«Masse critique» à Montréal
29 octobre 2013 - Image par Sylvana Tishelman
Manifester à vélo pour plus d’aménagements cyclistes.

Tous les derniers vendredis de chaque mois, été comme hiver, se déroulent des «masses critiques» partout dans le monde, et pour tout le monde. Une «masse critique» est une auto-manifestation -c’est à dire sans organisateurs officiels, ni trajet prédéfini – où se réunissent des cyclistes pour protester de manière pacifique contre divers enjeux, souvent par rapport aux problèmes reliés à l’environnement.

Ainsi, le vendredi 25 octobre à 17h30, une vingtaine de participants étaient réunis au Carré Phillips, prêts à partir, malgré le temps pluvieux et froid. La plupart des gens présents étaient des habitués, fans de vélo, se réunissant chaque mois depuis plusieurs années, peu importe la météo, dans le but de protester contre le manque d’aménagements pour cyclistes à Montréal.

Paysage cycliste en transformation

Le mouvement «Masse Critique» a commencé en 1992 à San Francisco. C’était un moyen de protester contre le manque d’aménagements pour les cyclistes, et, de manière générale, contre les voitures, jugées polluantes, dangereuses et peu pratiques en ville. Le mouvement a rapidement pris de l’ampleur et aujourd’hui, 20 ans plus tard, des «masses critiques» se déroulent dans près de 325 villes sur le globe.

Dans un monde où on ne cesse de nous parler du réchauffement climatique, de pollution, et d’obésité, le vélo apparaît comme la solution idéale pour se déplacer. Et les Montréalais semblent l’avoir bien compris: le vélo est devenu un des moyens de transport privilégiés en ville.

La Ville de Montréal, bien consciente de cet essor considérable du cyclisme, dispose de plus de 600 kilomètres de pistes cyclables (encore en expansion), a installé récemment le réseau Bixi (composé de plus de 400 stations à travers la ville) et ne cesse de mettre en place des dispositifs de stationnement pour vélos.
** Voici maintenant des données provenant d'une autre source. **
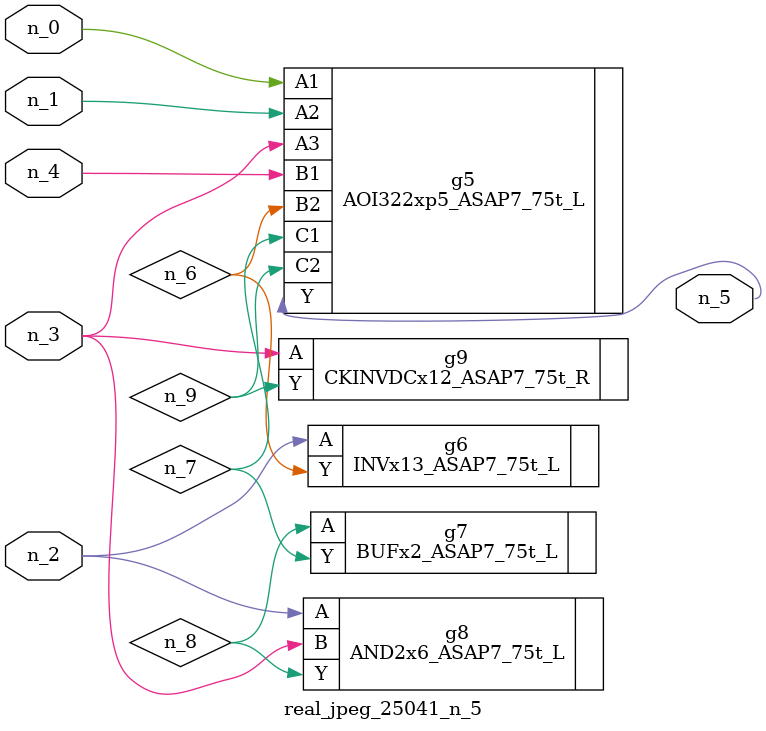
<source format=v>
module real_jpeg_25041_n_5 (n_4, n_0, n_1, n_2, n_3, n_5);

input n_4;
input n_0;
input n_1;
input n_2;
input n_3;

output n_5;

wire n_8;
wire n_6;
wire n_7;
wire n_9;

AOI322xp5_ASAP7_75t_L g5 ( 
.A1(n_0),
.A2(n_1),
.A3(n_3),
.B1(n_4),
.B2(n_6),
.C1(n_7),
.C2(n_9),
.Y(n_5)
);

INVx13_ASAP7_75t_L g6 ( 
.A(n_2),
.Y(n_6)
);

AND2x6_ASAP7_75t_L g8 ( 
.A(n_2),
.B(n_3),
.Y(n_8)
);

CKINVDCx12_ASAP7_75t_R g9 ( 
.A(n_3),
.Y(n_9)
);

BUFx2_ASAP7_75t_L g7 ( 
.A(n_8),
.Y(n_7)
);


endmodule
</source>
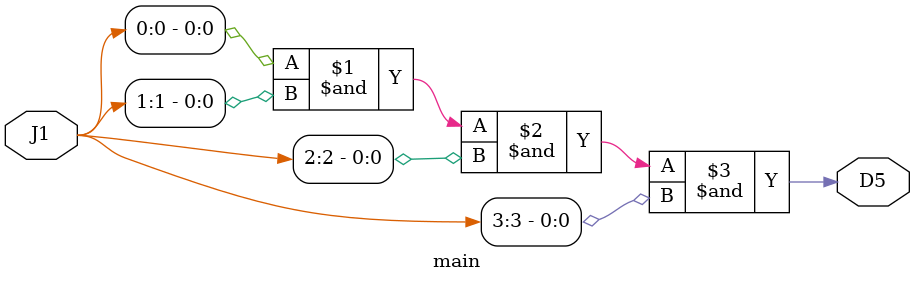
<source format=v>
module main ( input [3:0] J1, output D5 );

// and and1 (D5, J1[0], J1[1], J1[2], J1[3]);

assign D5 = J1[0] & J1[1] & J1[2] & J1[3];

endmodule

</source>
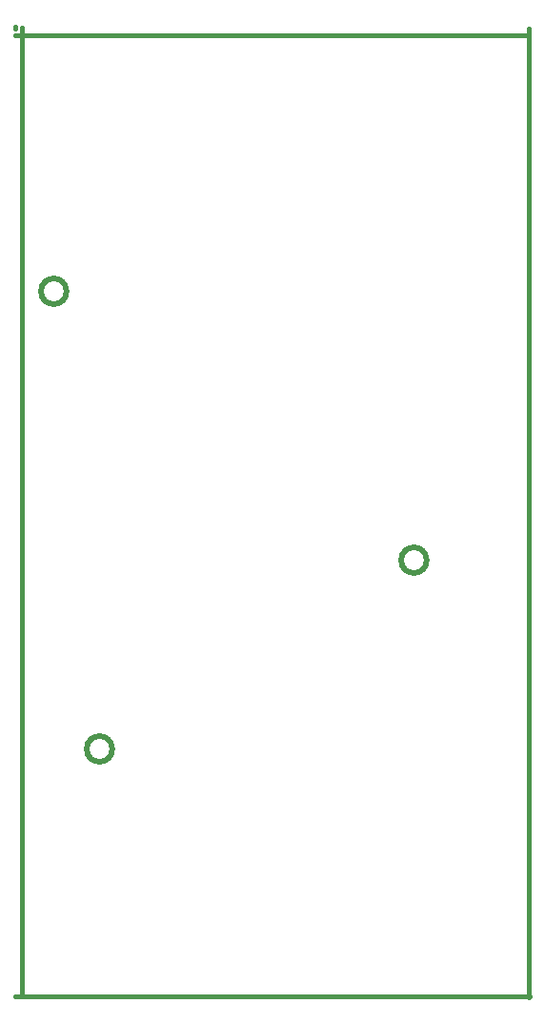
<source format=gbr>
G04 (created by PCBNEW (2013-07-07 BZR 4022)-stable) date 12/06/2018 18:13:56*
%MOIN*%
G04 Gerber Fmt 3.4, Leading zero omitted, Abs format*
%FSLAX34Y34*%
G01*
G70*
G90*
G04 APERTURE LIST*
%ADD10C,0.00590551*%
%ADD11C,0.018937*%
%ADD12C,0.015*%
G04 APERTURE END LIST*
G54D10*
G54D11*
X15047Y-19800D02*
G75*
G03X15047Y-19800I-447J0D01*
G74*
G01*
X16647Y-35800D02*
G75*
G03X16647Y-35800I-447J0D01*
G74*
G01*
X27647Y-29200D02*
G75*
G03X27647Y-29200I-447J0D01*
G74*
G01*
G54D12*
X13250Y-10600D02*
X13250Y-10550D01*
X31200Y-10850D02*
X13250Y-10850D01*
X13250Y-44450D02*
X31250Y-44450D01*
X31212Y-10629D02*
X31212Y-44488D01*
X13492Y-44438D02*
X13492Y-10579D01*
M02*

</source>
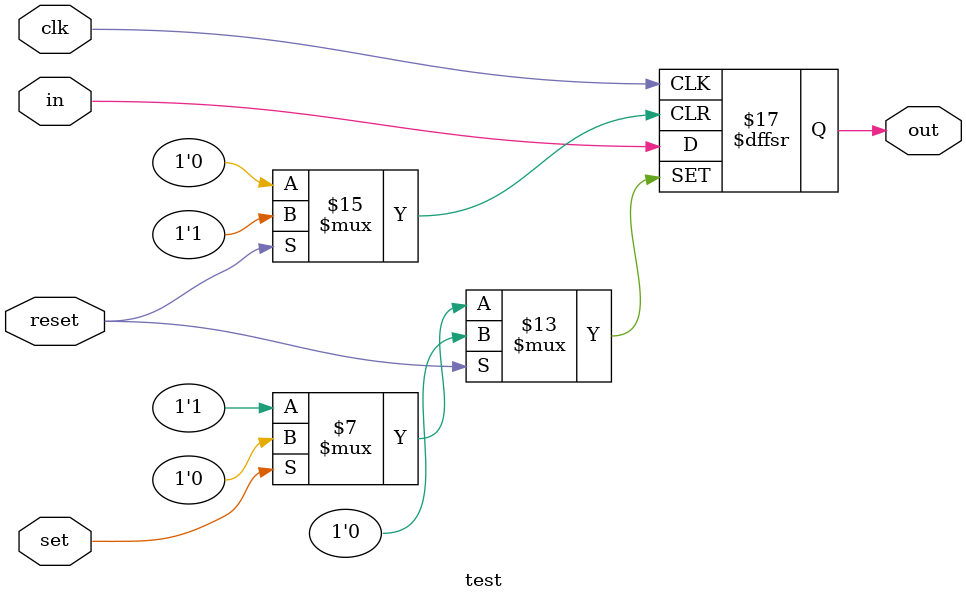
<source format=v>
module test(input  in,  input clk,  reset, set, output reg out);
always @(posedge clk, posedge reset, negedge set)
    if(reset) out <= 1'b0;
	else if(!set) out <= 1'b1;
	else out <= in;
endmodule	

</source>
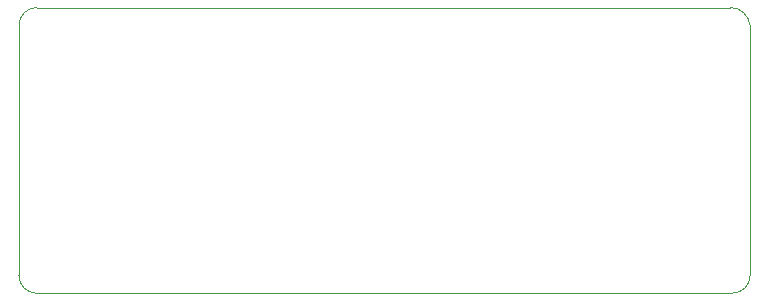
<source format=gbr>
%TF.GenerationSoftware,KiCad,Pcbnew,8.0.2*%
%TF.CreationDate,2024-11-07T23:12:14+05:30*%
%TF.ProjectId,lsa,6c73612e-6b69-4636-9164-5f7063625858,rev?*%
%TF.SameCoordinates,Original*%
%TF.FileFunction,Profile,NP*%
%FSLAX46Y46*%
G04 Gerber Fmt 4.6, Leading zero omitted, Abs format (unit mm)*
G04 Created by KiCad (PCBNEW 8.0.2) date 2024-11-07 23:12:14*
%MOMM*%
%LPD*%
G01*
G04 APERTURE LIST*
%TA.AperFunction,Profile*%
%ADD10C,0.100000*%
%TD*%
G04 APERTURE END LIST*
D10*
X147039340Y-90579340D02*
X147039340Y-70910660D01*
X147039340Y-70910660D02*
X147025000Y-69400330D01*
X86810000Y-92090000D02*
X145539340Y-92079340D01*
X86625000Y-92090000D02*
G75*
G02*
X85125000Y-90590000I0J1500000D01*
G01*
X145364670Y-67900330D02*
X86635330Y-67899670D01*
X85135330Y-69399670D02*
G75*
G02*
X86635330Y-67899730I1499970J-30D01*
G01*
X147039340Y-90579340D02*
G75*
G02*
X145539340Y-92079340I-1500040J40D01*
G01*
X86625000Y-92090000D02*
X86810000Y-92090000D01*
X85135330Y-89079670D02*
X85125000Y-90590000D01*
X85135330Y-69399670D02*
X85135330Y-89079670D01*
X145364670Y-67900330D02*
G75*
G02*
X147024995Y-69400331I-70J-1668970D01*
G01*
M02*

</source>
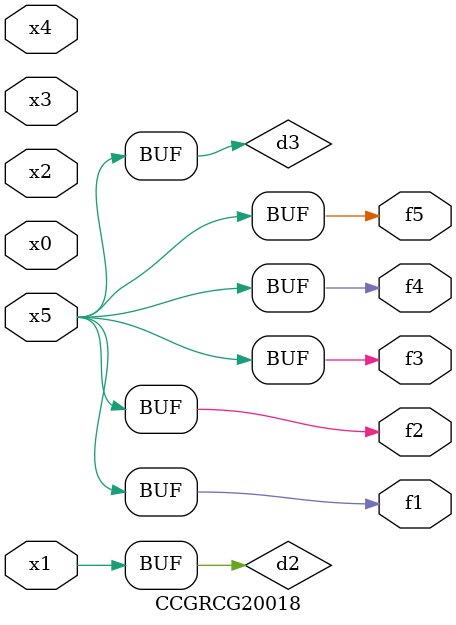
<source format=v>
module CCGRCG20018(
	input x0, x1, x2, x3, x4, x5,
	output f1, f2, f3, f4, f5
);

	wire d1, d2, d3;

	not (d1, x5);
	or (d2, x1);
	xnor (d3, d1);
	assign f1 = d3;
	assign f2 = d3;
	assign f3 = d3;
	assign f4 = d3;
	assign f5 = d3;
endmodule

</source>
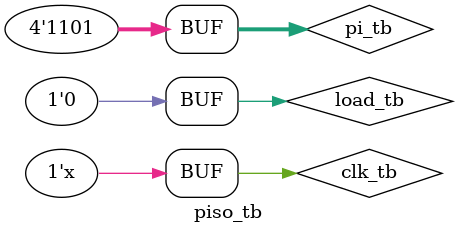
<source format=v>
`timescale 1ns/1ps
module piso(clk,pi,load,so);
input clk, load; 
input [3:0] pi;
output reg so; 
reg [3:0] tmp;
always @(posedge clk)
begin
if(load)
tmp<=pi;
else
begin
so<=tmp[0]; 
tmp<={1'b0,tmp[3:1]};
end
end
endmodule

module piso_tb;
reg clk_tb;
reg [3:0] pi_tb=4'b1101;
wire so_tb;
reg load_tb;
piso U(.clk(clk_tb),
.pi(pi_tb),
.so(so_tb),
.load(load_tb));
initial
begin
clk_tb=0; load_tb=1;
#10;
load_tb=0;
end
always	#5 clk_tb=~clk_tb;
endmodule


</source>
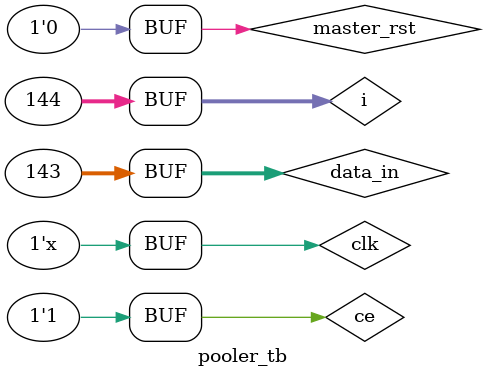
<source format=v>
`timescale 1ns / 1ps

module pooler_tb();

reg clk,ce;
reg [31:0] data_in;
reg master_rst;
wire [31:0] data_out;
wire pause_inputs;
wire valid_op;
wire end_op;
parameter clkp = 40;
integer i;
pooler dut(clk,ce,master_rst,data_in,data_out,valid_op,end_op);

initial begin
clk = 0;
ce = 0;
data_in = 0;
master_rst = 0;
#100;
master_rst = 1;
#clkp;
master_rst  = 0;
#10;
ce = 1;

for(i = 0; i<144;i = i+1) begin
if(pause_inputs)
#clkp;
data_in = i;//($urandom % 200);
#clkp;
end


end
always #(clkp/2) clk = ~clk;
endmodule
</source>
Pourtant, Antoine, un des manifestants présent ce vendredi, nous dit qu’il trouve «le réseau assez mal organisé, il manque de pistes cyclables à certains endroits critiques de la ville». Par ailleurs, victime d’un accident en vélo au printemps dernier, il explique aussi que «les voitures roulent vite et portent peu d’attention aux cyclistes».

Un des autres problèmes majeurs du cyclisme à Montréal, c’est le vol. Beaucoup se sont déjà fait voler leur vélo, ou connaissent quelqu’un à qui c’est déjà arrivé. Se faire voler son vélo est devenu on ne peut plus banal à Montréal: 2600 vols sont déclarés par an, et on estime que seulement une personne sur dix déclare un vol à la police. De quoi décourager plus d’un cycliste en herbe!

C’est pour toutes ces raisons, mais aussi de manière générale pour un monde plus écologique, que se réunissent chaque mois ces fans de vélos, de tout âge et de tout profil. Malheureusement le nombre de participants semble plutôt baisser qu’augmenter.

La «peur du ticket» 

Le froid et la pluie de ce dernier vendredi après-midi d’octobre n’ont certainement pas aidé à réunir foule à cette «masse critique». Pourtant, quand on parle aux courageux s’étant déplacés, la raison du peu de manifestants serait davantage la «peur du ticket». En effet, il n’est pas rare que la police intervienne au cours des «masses critiques», et ce pour divers motifs. Par exemple, les forces de l’ordre se déplacent régulièrement pour arrêter tous les manifestants dont les vélos n’ont pas de réflecteurs, obligatoires pour se faire voir de nuit.

Félix Antoine, un des participants, explique aussi au Délit qu’il a écopé d’une amende de 501 dollars au mois de juillet pour infraction routière. Une quinzaine d’autres manifestants présents ont dû payer l’amende prévue par la loi 500.1. Cette loi datant de 2000 introduit des mesures en matière d’entraves à la circulation, ce qui, d’après Félix Antoine, est «un bon moyen pour les flics d’arrêter les gens pour un rien. Les gens ont peur de la répression après le Printemps étudiant et sont réticents à participer à une manifestation dont le trajet n’a pas été donné au préalable à la police».